Thursday, April 9, 2009

40 Dei - from the 9th back to the 6th April!

I think this should be read from last to first.

Thursday 9th

Am in plotting the lighting cues with Beru when he receives a phone call..from his wife. She’s ready to give birth. Well, not quite, she doesn’t need a car quite yet. Three of us in the office which doubles as lighting control room are somewhat gob smacked by this as we did not know she was pregnant. ‘Er Beru don’t you want to go home?’ ‘’It’s OK.’

30 minutes later, another call. She needs to go now. He borrows my car to get her from Pango, about 20 minutes away. He’s back in an hour and a half. She’s had a baby girl. He met his elder brother taking her in a bus half way. They just made it.

Weds 8th

I abandoned the regular warm up to have time to practice bits before the run through. Really paying attention to detail and demanding military like attention with cries like ‘I’m totally serious today’ and ‘I’ve been awake since 4 o’clock thinking about this and I’m not taking any bullshit’ and corniest of all as as I scream some abuse at the church chorus, ‘ I wouldn’t bother if I thought you were rubbish.’ All only corny in retrospect and of course 100% sincere at the time.

And…it’s the best ever run through! A visiting UNESCO person who watched the second half was the second overseas person in a week to say that Albert was an incredibly convincing drunk on stage! Spectacular. But best of all was another rehearsal of bits in the afternoon. We killed a darling. There is a beautiful song in the first half, (the one I mentioned last week in conjunction with Albert’s falling trousers) but it just doesn’t work or isn’t needed where it is, so we dropped it. We use it at the curtain call though. Then, better still, I think, we turned the last scene in the first half into something much more moving and believable. So everyone is off to an extended Easter break with more clichés from me ringing in their ears:

‘Whilst we may be going happily into Easter, we have to prove we can put two good run throughs together. By itself this means nothing….’

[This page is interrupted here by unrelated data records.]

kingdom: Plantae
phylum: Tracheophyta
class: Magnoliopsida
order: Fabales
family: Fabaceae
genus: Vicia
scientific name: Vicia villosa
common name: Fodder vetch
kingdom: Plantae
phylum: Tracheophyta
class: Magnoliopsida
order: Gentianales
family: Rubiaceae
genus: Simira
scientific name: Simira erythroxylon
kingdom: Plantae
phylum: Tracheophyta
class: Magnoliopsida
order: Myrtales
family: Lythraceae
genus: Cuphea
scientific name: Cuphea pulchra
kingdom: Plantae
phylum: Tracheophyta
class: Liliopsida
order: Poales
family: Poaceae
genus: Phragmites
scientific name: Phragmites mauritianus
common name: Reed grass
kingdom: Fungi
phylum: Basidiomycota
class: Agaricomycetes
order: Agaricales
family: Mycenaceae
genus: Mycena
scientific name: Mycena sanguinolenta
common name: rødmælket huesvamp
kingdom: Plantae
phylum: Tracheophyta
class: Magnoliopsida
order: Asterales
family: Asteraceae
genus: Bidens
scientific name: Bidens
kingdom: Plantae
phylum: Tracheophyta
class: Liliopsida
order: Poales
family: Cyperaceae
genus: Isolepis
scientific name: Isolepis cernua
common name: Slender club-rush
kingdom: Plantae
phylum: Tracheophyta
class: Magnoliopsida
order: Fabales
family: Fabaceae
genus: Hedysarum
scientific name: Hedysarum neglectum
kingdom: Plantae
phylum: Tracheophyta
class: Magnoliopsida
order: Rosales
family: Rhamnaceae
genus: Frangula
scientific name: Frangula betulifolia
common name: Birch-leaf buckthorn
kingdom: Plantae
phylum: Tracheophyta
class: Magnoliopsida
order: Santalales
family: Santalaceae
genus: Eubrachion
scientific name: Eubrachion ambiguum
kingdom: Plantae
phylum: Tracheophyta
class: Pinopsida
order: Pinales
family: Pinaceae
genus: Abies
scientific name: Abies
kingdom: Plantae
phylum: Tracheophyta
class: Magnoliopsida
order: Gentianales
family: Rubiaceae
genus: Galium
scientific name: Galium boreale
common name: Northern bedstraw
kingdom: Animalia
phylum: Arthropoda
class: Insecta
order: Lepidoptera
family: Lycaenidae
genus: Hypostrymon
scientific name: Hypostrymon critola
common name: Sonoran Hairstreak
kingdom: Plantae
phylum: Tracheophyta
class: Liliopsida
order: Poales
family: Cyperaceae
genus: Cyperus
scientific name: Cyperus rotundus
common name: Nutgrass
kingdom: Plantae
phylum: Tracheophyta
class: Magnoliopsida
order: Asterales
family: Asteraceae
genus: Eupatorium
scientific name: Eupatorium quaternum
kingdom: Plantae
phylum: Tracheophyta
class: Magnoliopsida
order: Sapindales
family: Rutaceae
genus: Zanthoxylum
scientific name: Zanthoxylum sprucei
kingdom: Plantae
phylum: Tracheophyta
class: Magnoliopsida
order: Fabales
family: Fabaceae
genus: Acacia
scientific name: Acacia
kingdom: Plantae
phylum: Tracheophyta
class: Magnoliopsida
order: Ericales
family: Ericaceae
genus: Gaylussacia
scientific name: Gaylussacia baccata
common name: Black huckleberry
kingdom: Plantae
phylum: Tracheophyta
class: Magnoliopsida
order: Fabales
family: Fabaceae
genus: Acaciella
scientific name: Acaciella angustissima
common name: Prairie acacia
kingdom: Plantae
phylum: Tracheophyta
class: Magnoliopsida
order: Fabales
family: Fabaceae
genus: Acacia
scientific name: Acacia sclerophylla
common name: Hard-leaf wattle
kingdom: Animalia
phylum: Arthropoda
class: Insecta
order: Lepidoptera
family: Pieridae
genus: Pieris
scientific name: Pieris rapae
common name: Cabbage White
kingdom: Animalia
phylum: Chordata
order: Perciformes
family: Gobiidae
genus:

‘Don’t forget the play for a week, look at your scripts over the break….’

‘Remember you have a really heavy schedule ahead. This is your last break before Christmas. Please don’t get trashed or get into drunken fights over Easter. Use the extra day at the end to get into the right head space ready for the weeks ahead…..’

Yeah yeah, whatever, Peter, see you Wednesday.

Tuesday 7th

And what an utter disaster it was. Jo and I have this 20 year old dispute about the creative merits of directing and writing. Sometimes it is a ritualized eyes raised to heaven kind of joke. At other times usually associated with alcohol it can lead to us sleeping in separate rooms. She gets really pissed off by my claim that directing is essentially about making sure people don’t bump into each other and today I spectacularly proved I couldn’t even do that. There is a scene where actors race in from opposite sides with washing lines that they hang up. One of the regular hangers up of the line, Joyce, was at a funeral so Joyanne stood in. Vero races in from the other side and splat! You could see it coming..a second’s hesitation and the realisation that it was going to happen and like those pavement incidents, except at speed, they both decide to avoid the other by stepping the same way and end up a heap on the floor. About sums up the whole run through. Albert was all over the place, just saying lines really and, to reiterate, who can blame him? Yet another death, which he had gone to attend before the run through. So he, or rather his girlfriend, has had a premature baby (who’s doing well, touch wood), spent two nights at the morgue with the family of the escaped prisoner who was beaten to death, and then had another death of a young lad, all in the space of a week. This lad was very popular on his home island; an electrician who mended everybody’s DVD decks and other electrical items. No one could say how he died..’body blong hem I swellap.’

So a really depressing evening at home, with Jo by now swept up in the depression too. My directing’s crap’, I say ‘No, my script is rubbish’ says she etc etc and now it all hangs on the last run though before Easter.

Monday 6th

Review summary today. Very flattering. One reviewer pointing out that a mere three episodes of our soap Love Patrol if made in Australia might devour our whole budget , which involves running clinics (that between them recorded over 10,000 clients last year), youth centres and employing over 100 people. She thought we were excellent value for money. So, stuff that in your pipes all those who think we are fat cats of the NGO world. And probably even with this glowing review and an increase in core donor funding (AusAID and NZAID) over the next 5 years, we face some tough decisions regarding employment and cutbacks.

Tomorrow is the first run through for a WEEK!!!